Her hours may not align with the schedule, but her place of employment is right on a bus line. A monthly bus pass is $45 – a far cry from what she’s paying to keep a car.

If Maine employers want to keep skilled workers, they could raise their wages, of course – or, they could encourage them to use public transportation. The University of Maine has been doing this for years, and Husson and Eastern Maine Community College have recently followed suit. As an adjunct professor, I have months during the year when I make less than $1,600. Those times are tight, but I never have to worry about getting to work.

Municipalities can help retain workers by expanding bus schedules and encouraging employers to offer incentives like the schools do. Even small towns can do this, with a little creative thinking

Most employers willingly offer free workplace parking. What if they offered free transportation instead? This is essentially what the University of Maine does and, except for evening hours, it works splendidly. Some companies (though few, if any, in Maine) offer their employees parking offsets, where the price of a parking space is reflected in the paychecks of workers who don’t use one.

The Jackson Lab in Bar Harbor partners with public agencies to run several daily buses. This reduces traffic on Mount Desert Island and the need for more on-site parking. The bus is a boon to the employees who use it, too, because every dollar they don’t spend on a car trickles into other areas of the economy. It’s good for everybody.

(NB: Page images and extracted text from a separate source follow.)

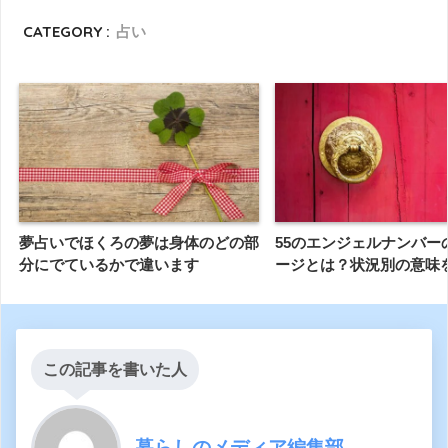
CATEGORY :
占い
夢占いでほくろの夢は身体のどの部
55のエンジェルナンバー
分にでているかで違います
ージとは？状況別の意味
この記事を書いた人
暮らしのメディア編集部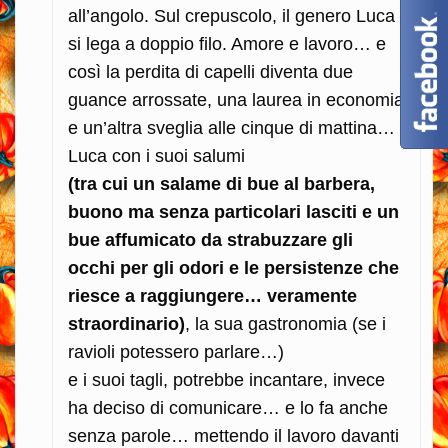
all’angolo. Sul crepuscolo, il genero Luca
si lega a doppio filo. Amore e lavoro… e
così la perdita di capelli diventa due
guance arrossate, una laurea in economia
e un’altra sveglia alle cinque di mattina…
Luca con i suoi salumi
(tra cui un salame di bue al barbera,
buono ma senza particolari lasciti e un
bue affumicato da strabuzzare gli
occhi per gli odori e le persistenze che
riesce a raggiungere… veramente
straordinario)
, la sua gastronomia (se i
ravioli potessero parlare…)
e i suoi tagli, potrebbe incantare, invece
ha deciso di comunicare… e lo fa anche
senza parole… mettendo il lavoro davanti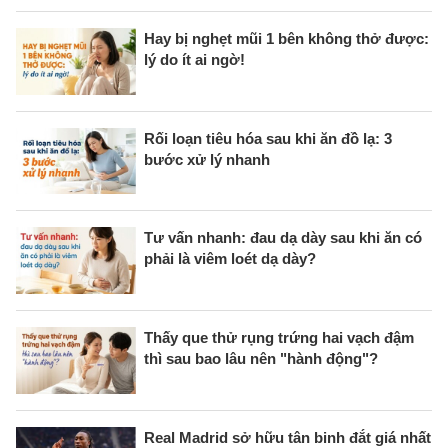
Hay bị nghẹt mũi 1 bên không thở được:
lý do ít ai ngờ!
Rối loạn tiêu hóa sau khi ăn đồ lạ: 3
bước xử lý nhanh
Tư vấn nhanh: đau dạ dày sau khi ăn có
phải là viêm loét dạ dày?
Thấy que thử rụng trứng hai vạch đậm
thì sau bao lâu nên "hành động"?
Real Madrid sở hữu tân binh đắt giá nhất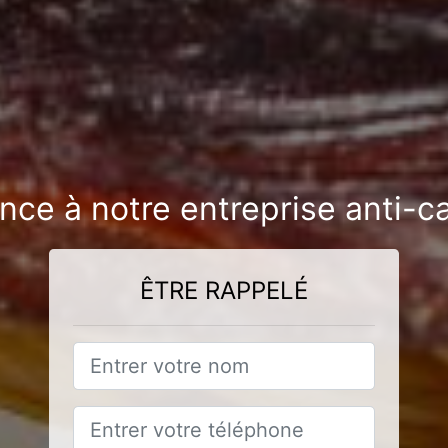
ance à notre entreprise anti-c
ÊTRE RAPPELÉ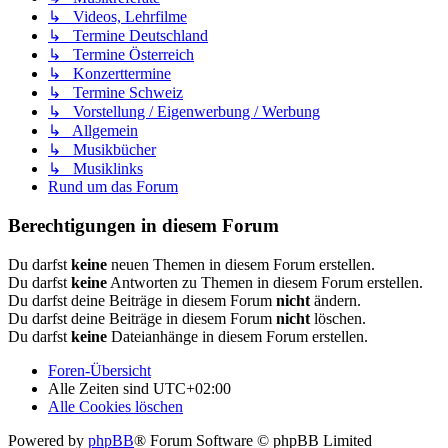
↳ Videos, Lehrfilme
↳ Termine Deutschland
↳ Termine Österreich
↳ Konzerttermine
↳ Termine Schweiz
↳ Vorstellung / Eigenwerbung / Werbung
↳ Allgemein
↳ Musikbücher
↳ Musiklinks
Rund um das Forum
Berechtigungen in diesem Forum
Du darfst
keine
neuen Themen in diesem Forum erstellen.
Du darfst
keine
Antworten zu Themen in diesem Forum erstellen.
Du darfst deine Beiträge in diesem Forum
nicht
ändern.
Du darfst deine Beiträge in diesem Forum
nicht
löschen.
Du darfst
keine
Dateianhänge in diesem Forum erstellen.
Foren-Übersicht
Alle Zeiten sind
UTC+02:00
Alle Cookies löschen
Powered by
phpBB
® Forum Software © phpBB Limited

We need to think differently about the way we use cars. We don’t all need our own private chariots all of the time, and we certainly can’t keep doing it forever. But it will take time to convince most Americans of this. Most of us have spent our whole lives believing exactly the opposite.

A changing mindset about our use of automobiles will produce other long-term benefits. We won’t have to keep filling our cities with parking lots. We won’t have to keep paying oil companies to drill for more and more oil in fragile ecosystems like the Arctic. And perhaps we can fight fewer wars over this finite resource.

Yes, Maine needs better wages. But businesses and local governments can also expend a little capital to promote ride-sharing, public transportation, and smart development. This in turn can encourage more Mainers to get out of the cars that are keeping them poorer than they should be.